The hard part is identifying the right 20% to address.
Also if you shoot for being 100% bug free your competition will eat you alive as they'll be first to market - yes with bugs and perhaps poor usability but with regular releases they can release patches/fixes and upgrades. People's expectations are sadly still pretty low for software! You don't have to be the one to change it - just be receptive to feedback, accommodate reasonable requests and they'll love you for that alone.
1) Perception is reality
This probably subsumes points #2, #3 and #4 above - again your "grade" isn't driven by some rational multiple-choice, right or wrong solution. You can deliver a not-so-great application but if you have strong relationships with your users and those controlling the purse strings you'll be in a better position than a "perfect" application but no relationship.
5 comments:
I agree with almost everything. Nice blog! What I have an issue with is "developers aren't testers". This is a myth!

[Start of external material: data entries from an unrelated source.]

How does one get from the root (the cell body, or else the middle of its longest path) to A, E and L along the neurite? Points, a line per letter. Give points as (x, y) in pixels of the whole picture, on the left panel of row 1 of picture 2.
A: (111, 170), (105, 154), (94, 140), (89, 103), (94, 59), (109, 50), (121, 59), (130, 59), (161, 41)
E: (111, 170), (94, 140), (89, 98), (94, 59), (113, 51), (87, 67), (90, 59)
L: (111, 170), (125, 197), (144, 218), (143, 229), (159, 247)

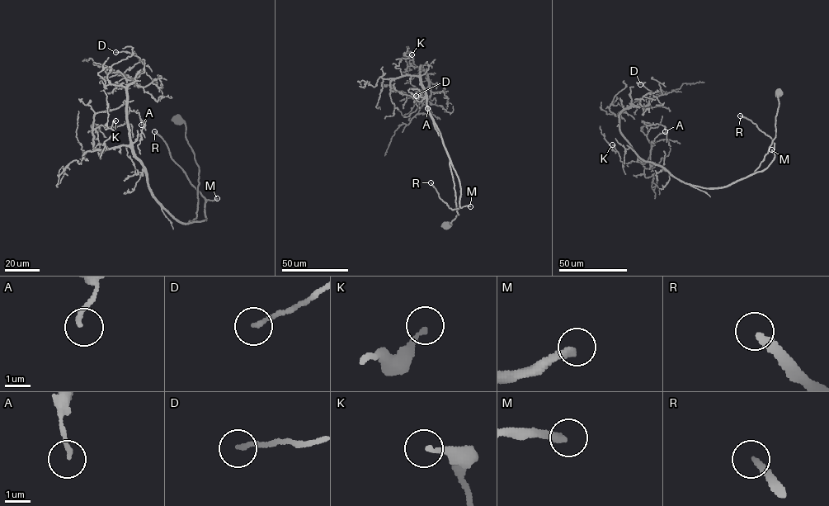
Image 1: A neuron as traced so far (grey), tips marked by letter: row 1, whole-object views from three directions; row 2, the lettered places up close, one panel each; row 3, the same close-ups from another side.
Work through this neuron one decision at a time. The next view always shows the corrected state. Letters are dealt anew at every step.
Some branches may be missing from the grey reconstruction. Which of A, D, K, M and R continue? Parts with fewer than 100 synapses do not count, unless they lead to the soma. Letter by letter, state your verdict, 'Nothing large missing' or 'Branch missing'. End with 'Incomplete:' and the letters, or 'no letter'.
A: Nothing large missing
D: Nothing large missing
K: Nothing large missing
M: Branch missing
R: Branch missing
Incomplete: M, R

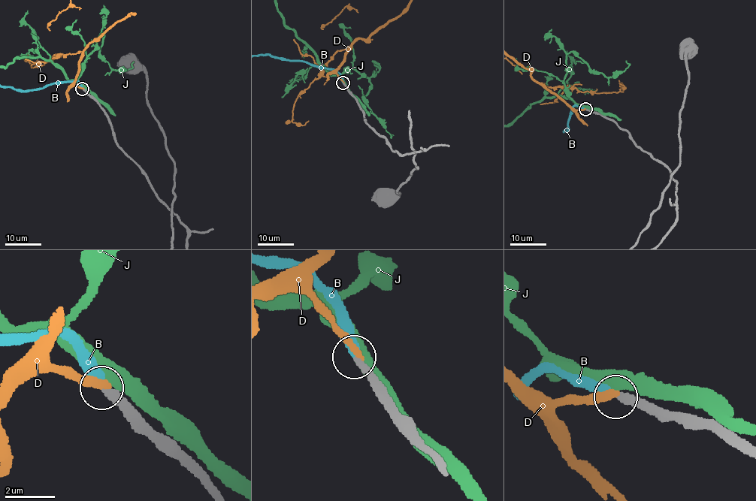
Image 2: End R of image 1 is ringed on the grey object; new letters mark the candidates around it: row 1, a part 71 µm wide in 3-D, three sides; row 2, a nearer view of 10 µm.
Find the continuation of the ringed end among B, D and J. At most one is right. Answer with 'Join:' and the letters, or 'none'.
Join: B

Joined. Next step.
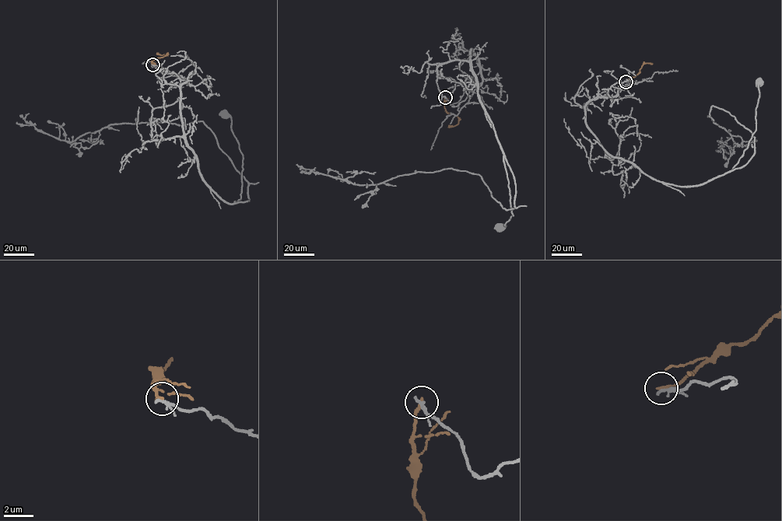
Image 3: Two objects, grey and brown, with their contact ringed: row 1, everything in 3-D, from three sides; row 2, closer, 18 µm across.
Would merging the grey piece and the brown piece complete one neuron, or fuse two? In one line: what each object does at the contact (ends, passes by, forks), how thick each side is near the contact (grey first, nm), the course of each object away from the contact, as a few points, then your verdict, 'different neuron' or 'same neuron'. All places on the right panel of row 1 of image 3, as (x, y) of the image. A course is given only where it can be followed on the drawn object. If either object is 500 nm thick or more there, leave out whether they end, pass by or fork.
grey ends there; brown ends there; 240 nm thick on the grey side, 220 nm on the other; grey runs (625, 82), (589, 101), (586, 124), (607, 152), (682, 187), (737, 162), (759, 82); brown runs (625, 81), (635, 76), (643, 64), (650, 64); different neuron

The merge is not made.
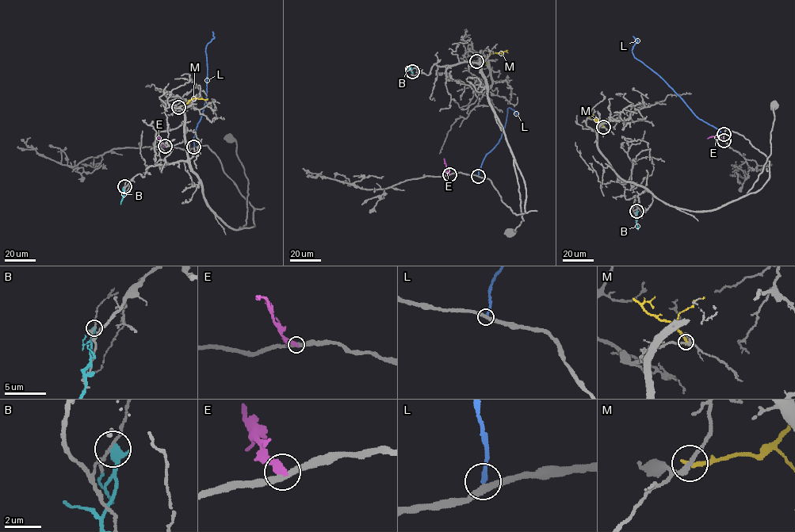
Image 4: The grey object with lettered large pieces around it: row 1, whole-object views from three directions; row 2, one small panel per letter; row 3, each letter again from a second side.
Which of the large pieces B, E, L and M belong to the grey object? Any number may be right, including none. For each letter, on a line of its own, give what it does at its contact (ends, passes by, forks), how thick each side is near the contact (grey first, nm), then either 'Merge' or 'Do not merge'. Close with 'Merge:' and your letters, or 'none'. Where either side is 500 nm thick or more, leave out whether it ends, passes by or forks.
B: It ends there. Thickness 120 nm (grey) against 460 nm. Do not merge
E: It ends there. Thickness 360 nm (grey) against 440 nm. Do not merge
L: It ends there. Thickness 340 nm (grey) against 200 nm. Do not merge
M: It ends there. Thickness 260 nm (grey) against 200 nm. Do not merge
Merge: none

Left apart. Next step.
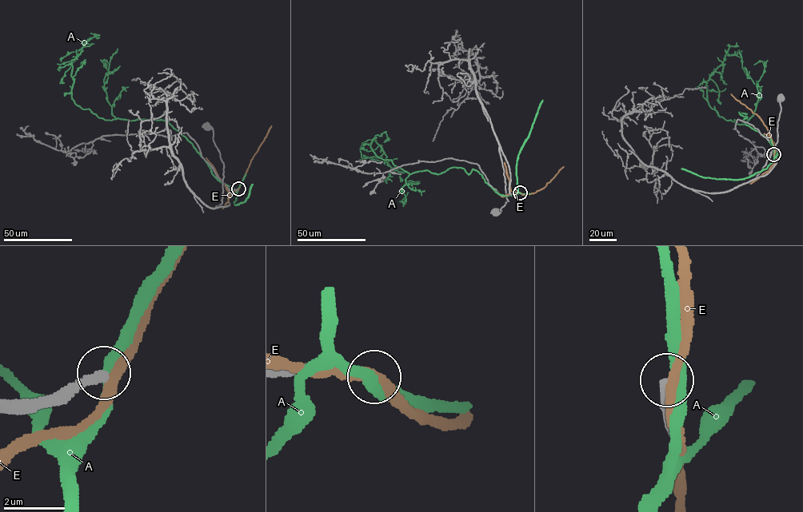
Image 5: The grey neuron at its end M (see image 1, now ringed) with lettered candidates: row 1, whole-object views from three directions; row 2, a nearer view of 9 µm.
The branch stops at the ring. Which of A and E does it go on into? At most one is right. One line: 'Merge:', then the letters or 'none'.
Merge: none

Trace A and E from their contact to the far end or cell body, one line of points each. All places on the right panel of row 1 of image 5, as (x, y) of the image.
A: (774, 155), (738, 112), (746, 113), (746, 122), (737, 124), (706, 99), (706, 82), (737, 42)
E: (773, 154), (772, 140), (762, 121), (731, 93)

I, too, believed this until I went to Uncle Bob boot camp and got TDD religion. The result is that I learned. I have learned to be a better code tester. I have found that my 15+ years of experience is now fully leveraged, because a disciplined software developer does know how things have failed in the past and can reason out how the code might fail in the future. A good developer has learned to think like their users. (NOTE: Good usability testing is still important, and listening to customer feedback.)
TDD combined with good DbC and good object models can really make you a great tester as well. This does not eliminate QA or investigative or usaiblity testing, it simply means that you have learned to write quality code and your QA testers are not finding as many bugs and very few bugs are making it to production.
Developers can and should be great testers. If not, you're not writing quality code and you are relying on QA and customers to find bugs you should find yourself.
For fun, check out:
http://www.suckbusters.com/
(Why Software Sucks)
Hi Anonymous,
Oh I certainly agree with you that developer's need to learn to test much better but again my experience is we developers tend to be a little too optimistic and have too much tunnel vision.
The best I can hope for, in terms of developer testing, for the moment is 70%+ code coverage with a suite of unit tests.
-Frank
#9 is basically the same as "Worse is Better"
Anonymous,
No "Worse is better" is not what I meant - I meant the correlation between what most developers would call "good" and success is not very high. Things like sales, marketing, branding create revenue and drive eyes to your application.
Think of "Google" - their Email app, their Docs/Spreadsheets although functional, are pretty rough and have a number of bugs - but because of the Google name . . . .
-Frank
Good thoughts Frank. I agree with your comment that developers tend to be "too optimistic" to be effective at testing, but that doesn't get us off the hook. We instantiated a practice many years ago whereby a fully symbiotic relationship was established between the developers and QA. For a highlight, see "One Team - Developers and QA".
Essentially, QA helps overcome the optimism fault by helping development flesh out the responsibilities of the automated tests written by the developers (we do unit, system, user, and stress tests). This makes the test coverage much more thorough. The benefit to QA is an accurate understanding of the scope of the automated tests (and daily awareness of the test results), which factors into risk assessment and test planning.
I think this goes right along with your #10 point - "Automate Everything".